Israeli Deputy Chief of Mission Barak Shine at the Embassy of the State of Israel in Seoul / Korea Times photo by Choi Won-suk

A recent op-ed in The Korea Times titled “Where is Palestine?” poses a provocative question. But instead of offering a nuanced exploration of history and politics, the article presents a one-sided narrative that ignores essential facts about the Israeli-Palestinian conflict and distorts Israel’s role in it.

First, the Jewish connection to the Land of Israel is not a modern invention. It is an indigenous bond rooted in over 3,000 years of history, culture and faith. Jewish communities have existed continuously in Jerusalem, Hebron, Tiberias, and other parts of the land — even through foreign occupations, forced exile and persecution. This historical reality is not a matter of opinion but of archaeological, textual and cultural evidence — all of which show that this land is not just where the Jewish people lived; it is where their identity was born.

In 1947, the United Nations proposed a partition plan to divide the land into a Jewish and an Arab state. The Jewish leadership accepted it. The Arab world rejected it and launched a war against the newly declared state of Israel. This wasn’t resistance to occupation — it was a rejection of Jewish sovereignty in any borders.

The violence against Jews did not start in 1967 or even 1948. During the British Mandate, Jews were targeted in pogroms — in Hebron, Safed and Jerusalem — by Arab mobs incited by leaders like the Grand Mufti of Jerusalem, Haj Amin al-Husseini, who later allied with Adolf Hitler. Al-Husseini’s collaboration with the Nazis was driven not only by political opportunism but by deep-seated antisemitism. These historical facts matter. They are part of the story, even if some would prefer to forget them.

Violence and antisemitism by Arabs were not confined only to the period of the British Mandate. What is also often forgotten is that nearly one million Jews were expelled or forced to flee Arab and Muslim countries in the decades following Israel’s establishment. These Jewish refugees lost homes, communities and centuries of heritage.

Today, Israel is falsely accused of seeking to “wipe out” Palestinians or committing genocide. These claims are not only baseless — they are offensive distortions. Israel is fighting a war against Hamas, a terrorist organization backed by Iran that murdered 1,200 people and kidnapped 251 others on Oct. 7, 2023, in one of the worst atrocities against Jews since the Holocaust. Israel’s war is not against the Palestinian people but against a group that uses its own civilians as human shields while openly calling for the destruction of the Jewish state, the only democracy in the Middle East.

As of today, 59 Israeli hostages, including women, elderly people and children, remain in captivity in Gaza — held in inhumane conditions by Hamas.

Throughout the Israeli-Palestinian conflict, we have witnessed a very clear pattern — Israeli offers for peace are met with Arab rejection and violence. This has repeated itself for decades, from the Oslo Accords in 1993 through Camp David in 2000 to Israel’s unilateral withdrawal from Gaza in 2005.

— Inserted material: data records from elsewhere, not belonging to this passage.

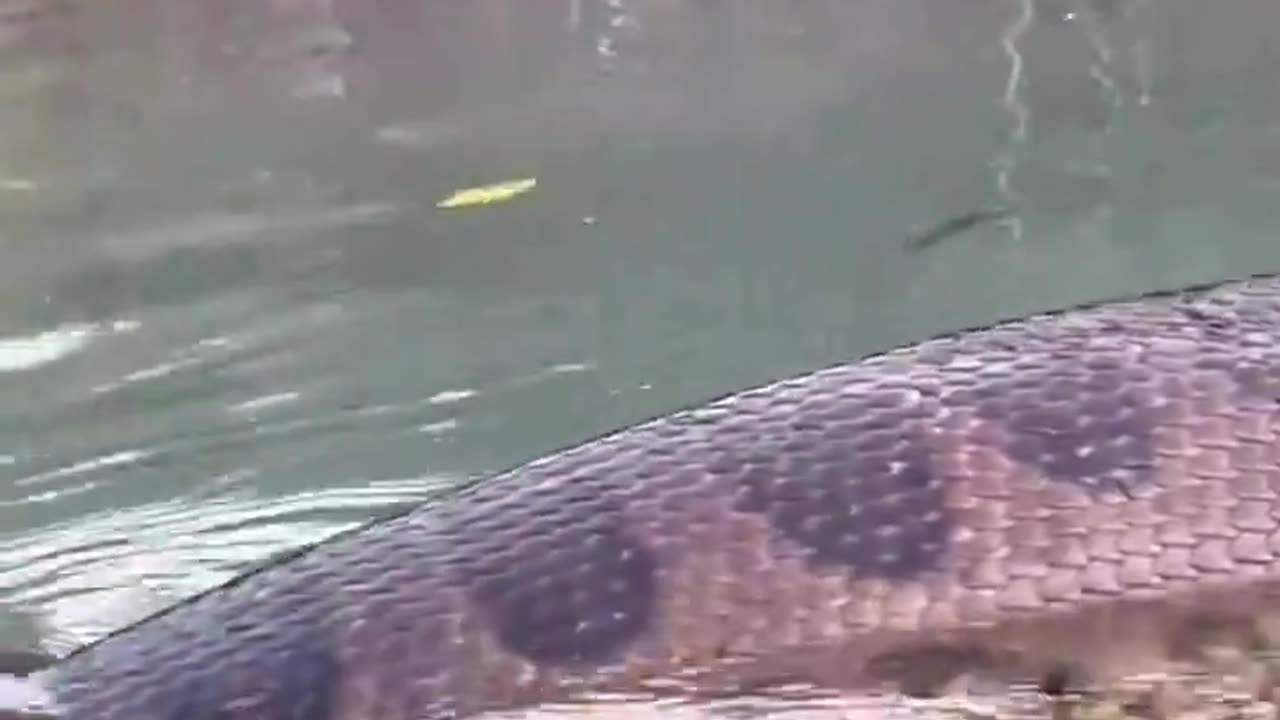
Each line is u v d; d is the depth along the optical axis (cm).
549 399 480
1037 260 538
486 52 729
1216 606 184
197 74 721
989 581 184
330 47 737
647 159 628
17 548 398
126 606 333
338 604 184
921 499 187
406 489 435
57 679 185
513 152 640
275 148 657
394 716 175
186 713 176
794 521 187
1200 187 574
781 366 486
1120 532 185
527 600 183
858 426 195
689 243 564
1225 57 663
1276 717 182
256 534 409
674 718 179
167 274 568
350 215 601
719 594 183
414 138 659
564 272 549
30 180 636
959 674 183
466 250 569
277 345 521
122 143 666
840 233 563
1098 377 196
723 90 678
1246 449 187
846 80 678
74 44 742
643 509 190
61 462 455
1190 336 200
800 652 182
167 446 467
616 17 745
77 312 542
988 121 633
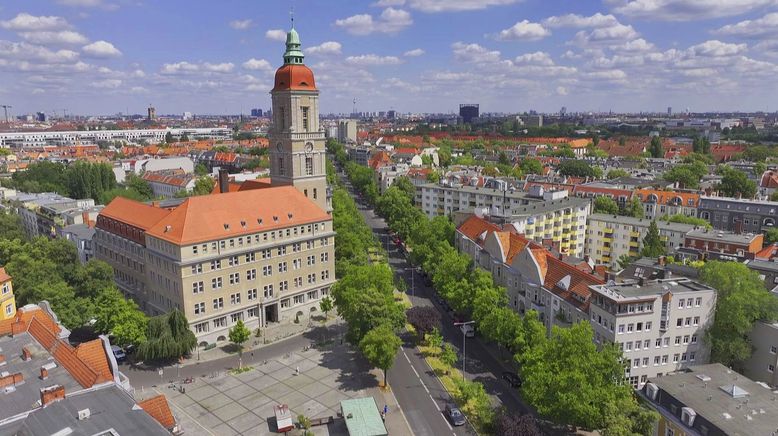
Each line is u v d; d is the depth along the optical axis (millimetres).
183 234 116625
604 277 110438
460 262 132500
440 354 117625
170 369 110188
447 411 94625
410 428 89812
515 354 105000
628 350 94688
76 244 163875
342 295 118062
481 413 87000
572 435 88188
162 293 124688
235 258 123812
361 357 115938
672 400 77125
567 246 181000
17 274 118375
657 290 98688
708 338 98438
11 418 56781
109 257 147500
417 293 158000
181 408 95500
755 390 78938
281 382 105125
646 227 171125
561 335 87750
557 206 179500
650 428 75688
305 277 138500
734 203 196375
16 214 196125
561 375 82688
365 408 88500
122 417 56656
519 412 94562
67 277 126750
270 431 88625
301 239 135250
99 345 70000
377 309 108312
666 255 150750
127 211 142375
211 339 121312
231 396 99750
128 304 114188
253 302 128250
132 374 107750
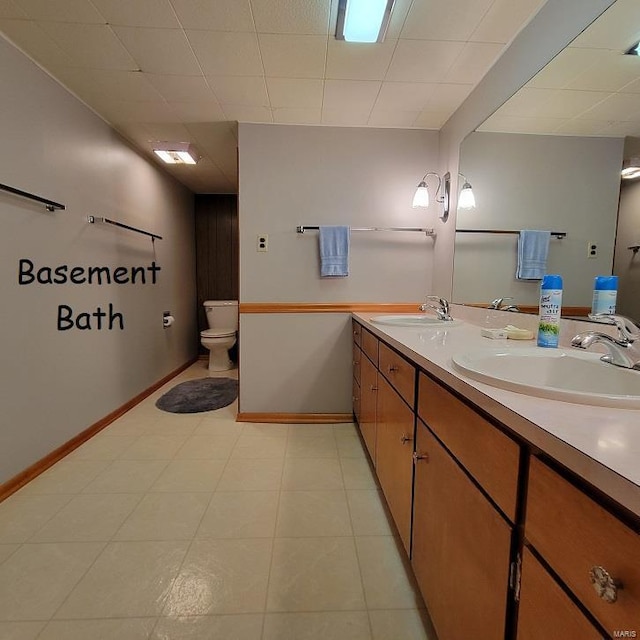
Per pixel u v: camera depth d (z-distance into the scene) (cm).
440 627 89
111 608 106
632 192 102
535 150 140
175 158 286
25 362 169
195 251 428
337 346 253
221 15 140
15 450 164
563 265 130
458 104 206
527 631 56
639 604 37
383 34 144
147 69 176
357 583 116
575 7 119
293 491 167
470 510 75
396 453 131
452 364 90
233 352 441
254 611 105
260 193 240
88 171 216
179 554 127
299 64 171
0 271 154
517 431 57
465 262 200
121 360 259
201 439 222
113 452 203
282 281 247
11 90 159
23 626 100
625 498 37
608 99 110
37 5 136
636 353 90
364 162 242
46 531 138
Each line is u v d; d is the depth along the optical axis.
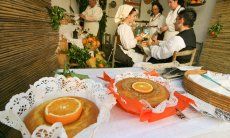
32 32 0.69
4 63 0.50
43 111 0.50
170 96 0.67
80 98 0.58
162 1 4.57
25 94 0.51
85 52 1.70
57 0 3.74
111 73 1.00
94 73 0.98
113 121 0.59
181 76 1.00
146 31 3.39
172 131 0.57
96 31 3.95
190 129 0.58
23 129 0.40
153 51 2.14
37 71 0.75
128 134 0.54
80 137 0.42
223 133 0.60
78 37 2.67
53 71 0.95
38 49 0.75
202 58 3.14
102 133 0.53
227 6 2.65
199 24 3.38
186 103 0.67
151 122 0.60
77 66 1.66
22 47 0.61
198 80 0.82
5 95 0.51
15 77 0.57
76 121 0.48
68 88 0.61
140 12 5.16
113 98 0.55
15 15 0.55
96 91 0.59
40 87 0.56
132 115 0.62
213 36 2.89
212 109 0.67
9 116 0.40
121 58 2.51
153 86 0.73
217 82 0.82
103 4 4.77
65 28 2.87
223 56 2.69
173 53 1.75
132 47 2.54
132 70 1.08
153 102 0.63
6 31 0.51
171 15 3.01
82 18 4.00
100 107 0.52
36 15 0.72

True progress for Palestinians will not come through demonizing Israel or rewriting history. It will come through honest reckoning — with the choices made by their leaders, with the painful truths of the past and with the reality that Jews also have rights to this land.

If Palestinians can embrace history — including its inconvenient truths — while looking forward to building a future based on mutual recognition and coexistence, then a better life is possible not just for Palestinians and Israelis but for the entire region. It begins not with slogans or blame but with truth and courage.

Barak Shine is the deputy chief of mission at the Embassy of the State of Israel. The views expressed in this article do not represent those of The Korea Times.